§ Texte fourni:
L’arrogance est presque une vertu dans le rap, les rappeurs aiment se flatter et se faire mousser, même si souvent, ils sont loin d’être les rois, meilleurs rappeurs en vie qu’ils aimeraient et prétendent être, et peu d’entre eux peuvent assumer un album portant un titre comme le présent et vraiment mettre la majorité du public d’accord.
AZ, lui, le peut, même s’il reste un des rappeurs les plus sous-estimés du rap game, il n’en est pas moins une légende.
De son couplet sur Life’s a Bitch de Nas aux quinze ans de carrière en découlant, et même sans le succès commercial connu par ses contemporains (Jay-Z, Nas, Biggie…etc), il est devenu pour les hiphop heads un des plus grands lyricistes, marquant à jamais l’histoire du rap.

§ Données fournies:
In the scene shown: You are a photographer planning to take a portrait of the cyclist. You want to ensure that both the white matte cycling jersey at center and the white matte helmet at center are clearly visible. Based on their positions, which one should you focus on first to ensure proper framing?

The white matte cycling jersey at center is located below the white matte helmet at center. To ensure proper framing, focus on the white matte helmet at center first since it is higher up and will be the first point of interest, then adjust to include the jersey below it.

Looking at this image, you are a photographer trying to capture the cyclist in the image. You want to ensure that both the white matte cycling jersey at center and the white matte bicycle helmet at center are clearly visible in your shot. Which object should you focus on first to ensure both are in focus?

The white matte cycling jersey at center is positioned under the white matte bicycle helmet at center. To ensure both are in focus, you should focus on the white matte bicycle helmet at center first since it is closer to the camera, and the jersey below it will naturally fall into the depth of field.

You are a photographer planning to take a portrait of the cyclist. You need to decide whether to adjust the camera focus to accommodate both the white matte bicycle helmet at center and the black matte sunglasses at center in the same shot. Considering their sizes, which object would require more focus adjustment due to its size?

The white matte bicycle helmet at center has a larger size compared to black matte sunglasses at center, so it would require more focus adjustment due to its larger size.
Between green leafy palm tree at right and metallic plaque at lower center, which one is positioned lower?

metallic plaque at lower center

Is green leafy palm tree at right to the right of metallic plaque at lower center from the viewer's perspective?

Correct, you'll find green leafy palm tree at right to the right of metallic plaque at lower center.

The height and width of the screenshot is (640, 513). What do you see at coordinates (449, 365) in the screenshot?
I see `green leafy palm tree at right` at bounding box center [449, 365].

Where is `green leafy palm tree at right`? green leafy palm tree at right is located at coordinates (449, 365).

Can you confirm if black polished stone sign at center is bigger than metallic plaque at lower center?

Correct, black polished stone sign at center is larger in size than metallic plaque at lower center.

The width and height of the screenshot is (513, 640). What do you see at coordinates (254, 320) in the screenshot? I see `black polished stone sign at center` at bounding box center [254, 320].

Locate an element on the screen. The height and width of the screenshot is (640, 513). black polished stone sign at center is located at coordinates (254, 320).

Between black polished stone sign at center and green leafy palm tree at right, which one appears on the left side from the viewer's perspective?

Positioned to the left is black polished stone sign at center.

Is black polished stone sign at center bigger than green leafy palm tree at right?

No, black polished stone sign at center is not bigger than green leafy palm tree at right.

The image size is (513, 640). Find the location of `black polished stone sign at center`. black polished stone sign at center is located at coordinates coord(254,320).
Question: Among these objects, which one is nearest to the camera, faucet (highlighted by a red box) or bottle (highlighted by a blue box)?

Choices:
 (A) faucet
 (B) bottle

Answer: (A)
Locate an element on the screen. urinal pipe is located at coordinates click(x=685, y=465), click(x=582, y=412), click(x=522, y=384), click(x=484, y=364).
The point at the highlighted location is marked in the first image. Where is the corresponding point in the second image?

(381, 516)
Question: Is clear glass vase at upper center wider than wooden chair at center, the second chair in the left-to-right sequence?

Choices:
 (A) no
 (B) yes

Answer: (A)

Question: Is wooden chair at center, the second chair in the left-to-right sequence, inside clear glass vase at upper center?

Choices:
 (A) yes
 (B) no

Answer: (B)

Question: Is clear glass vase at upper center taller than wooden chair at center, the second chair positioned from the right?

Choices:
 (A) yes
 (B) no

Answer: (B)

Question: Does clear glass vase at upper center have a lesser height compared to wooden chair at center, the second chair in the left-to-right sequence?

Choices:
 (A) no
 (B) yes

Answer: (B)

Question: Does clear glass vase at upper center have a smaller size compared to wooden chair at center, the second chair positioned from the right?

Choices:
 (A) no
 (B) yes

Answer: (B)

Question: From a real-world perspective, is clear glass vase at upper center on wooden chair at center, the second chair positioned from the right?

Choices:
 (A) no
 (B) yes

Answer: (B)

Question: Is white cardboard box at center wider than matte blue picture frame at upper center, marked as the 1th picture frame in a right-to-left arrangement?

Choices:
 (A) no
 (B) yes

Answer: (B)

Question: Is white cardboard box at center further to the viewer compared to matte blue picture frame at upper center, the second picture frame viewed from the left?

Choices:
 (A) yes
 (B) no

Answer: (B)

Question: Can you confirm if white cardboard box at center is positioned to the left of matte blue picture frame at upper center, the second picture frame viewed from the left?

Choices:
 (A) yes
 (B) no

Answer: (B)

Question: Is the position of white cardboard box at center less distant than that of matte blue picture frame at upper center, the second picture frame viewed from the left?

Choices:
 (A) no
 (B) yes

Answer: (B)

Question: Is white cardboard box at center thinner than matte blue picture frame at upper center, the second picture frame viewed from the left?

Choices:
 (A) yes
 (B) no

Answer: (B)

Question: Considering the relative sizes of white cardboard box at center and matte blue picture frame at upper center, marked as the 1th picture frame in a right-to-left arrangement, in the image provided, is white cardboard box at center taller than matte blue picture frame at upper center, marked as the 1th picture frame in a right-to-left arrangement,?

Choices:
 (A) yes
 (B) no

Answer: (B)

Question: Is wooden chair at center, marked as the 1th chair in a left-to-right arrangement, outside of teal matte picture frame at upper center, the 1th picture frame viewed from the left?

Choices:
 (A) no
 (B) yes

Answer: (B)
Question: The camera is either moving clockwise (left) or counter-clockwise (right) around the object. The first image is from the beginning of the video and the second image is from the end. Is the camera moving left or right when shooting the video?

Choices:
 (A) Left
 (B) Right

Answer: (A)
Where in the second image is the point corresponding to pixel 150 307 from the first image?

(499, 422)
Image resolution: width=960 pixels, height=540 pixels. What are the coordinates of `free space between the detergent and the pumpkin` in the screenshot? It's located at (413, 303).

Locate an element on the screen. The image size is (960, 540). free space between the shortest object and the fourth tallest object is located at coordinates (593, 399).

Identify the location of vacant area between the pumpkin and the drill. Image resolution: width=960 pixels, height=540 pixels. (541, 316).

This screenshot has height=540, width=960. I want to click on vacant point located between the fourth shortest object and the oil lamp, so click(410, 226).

§ Série d’exercices:
1: Quels sont tous les rappeurs nommés dans le texte sur AZ ?
2: Poursuivez le texte sur le rappeur AZ après sa dernière phrase.
Le listing n’a aucun lien avec le texte sur le rappeur AZ.

§ Corrigé:
1: AZ, Nas, Jay-Z et Biggie.

2:
D’ailleurs, si son chemin dans l’industrie fut parsemé d’embuches, il ne s’est jamais découragé, et loin de certains ayant plus ou moins quittés le micro, ceux sortant un album tous les dix ans, ou ceux trop occupés par leurs divers biz et films, AZ n’a pas cessé d’ajouter des lignes à sa discographie nous lâchant presque un album tous les ans depuis 2004.
Et en 2009, le Brooklynite rajoute encore une nouvelle ligne à sa disco avec son neuvième opus, Legendary.
Comme je le disais plus haut, Legendary est un titre dure à porter pour un album et encore plus à assumer pour un MC, mais AZ le porte très bien, sa carrière parle pour lui.
Une des meilleures plumes du rap, il a su rester consistent d’un album à l’autre, et Legendary n’est pas différent.
Le MC crache toujours des rimes mêlant street knowledge, frime et réalité sur des beats bien laid back, à l’image d’un Before It’s All Said & Done, Dreams Come True ou Money Makes the World Go Around.
AZ donne à ses fans ce qu’ils aiment entendre de lui, du son bien soul, ambiance début des 90s, sur lequel il pose des rimes dont il ne semble jamais à court, arrivant encore à nous faire bouger, comme il y a quinze ans, des titres savoureux tel un Livin the Life, le puissant Good for Nothin et même Boy Meets Girl, une ballade rap des plus charmantes, avec un premier feat de Sheek Louch présent à deux reprises sur cet LP.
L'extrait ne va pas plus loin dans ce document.